In studies of people who are really good at something: It’s not about natural talent (for the thing they’re doing) but more about having a talent for practicing. Ability to practice is what makes people good at things (could be anything). This is both encouraging and depressing. But you CAN change your brain in profound ways if you just put in the time.

So how can you translate this to user experience? People won’t become passionate about something they suck at. If you have a success, you keep re-investing in what it takes to get better. The wrong answer for sites is “Keep using our tool.” Users don’t care about your tool.

1) Use telepathy. Two flavors of mirror neurons, i.e. the telepathy neurons. 1) Ability to read facial expressions. You have to see people’s faces when doing user testing. It’s like you’re running a simulation of their brain inside your brain. BUT sim resolution depends on YOU (on what you’ve already done or experienced). You need to have felt the user’s pain so you can empathize. You can sit in a room and close your eyes and practice free-throws. You actually can get better this way!

2) Serendipity. Brains love it. Brains are pattern matchers. We try to find reasons for things, connections. People think their iPod Shuffle is psychic, don’t believe it’s random. They think the shuffle is able to figure out what they need, when. (Notes lost due to flood of late arrivals at panel, grrrr.)

3) Make interface feel more alive. A little bit of real-world physics makes all the difference. The little UI bounce on the iPhone makes the UI feel much more human. Think about real-world physics.

4) Create Joy. Pay attention to Amy Jo Kim.

5) Inspire first-person language. Your site’s testimonials shouldn’t be about you. Get users to talk about themselves, use 1st person language. Lots of “I”s in user reviews. Don’t tell people how great you are, let them talk about how their life has changed.

6) T-shirt-first development. “God uses a Mac” “I went outside once. The graphics are not that good.” T-shirts nuggetize your philosophy. But make it good.

7) Easter eggs and other treats. Find delight, find surprise.

8) (Missed the title). Sierra admits she was wrong about Twitter. There’s more value there than she thought. Video – twitter in plain english (check this out). Point is that it can be hard to articulate the value of your product without them spending time with it. Make videos or guides or something to help make the case.

“My passion is awesome. Yours is totally lame.”

Look someone straight in the eyes. You are looking at a predator. That’s why we have eyes in the front of our head. I am seeing a deer that’s about to be eaten. Do you picture the audience as predators or as prey? Think about ways to help your users relieve stress. Get rid of the anxiety. If they’re stressed, they won’t stop and be thoughtful. They won’t spend time with you (your site). Manage the fight/flight response.

9)

10) Help improve their body. Exercise the brain. Brain Age is a top-seller — why? Plain old physical exercise is the #1 best thing for the brain. Geeks are coming late to this idea of “Oh, I have a body.” Optimize your body.

◆ Exercise aim
Translate this sentence from the notes on user experience into Spanish: "If they’re stressed, they won’t stop and be thoughtful."

◆ Supplied material
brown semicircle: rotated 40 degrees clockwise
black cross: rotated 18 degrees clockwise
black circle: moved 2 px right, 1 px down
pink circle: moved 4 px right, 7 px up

◆ Answer to this problem
Si están estresados, no se detendrán a reflexionar.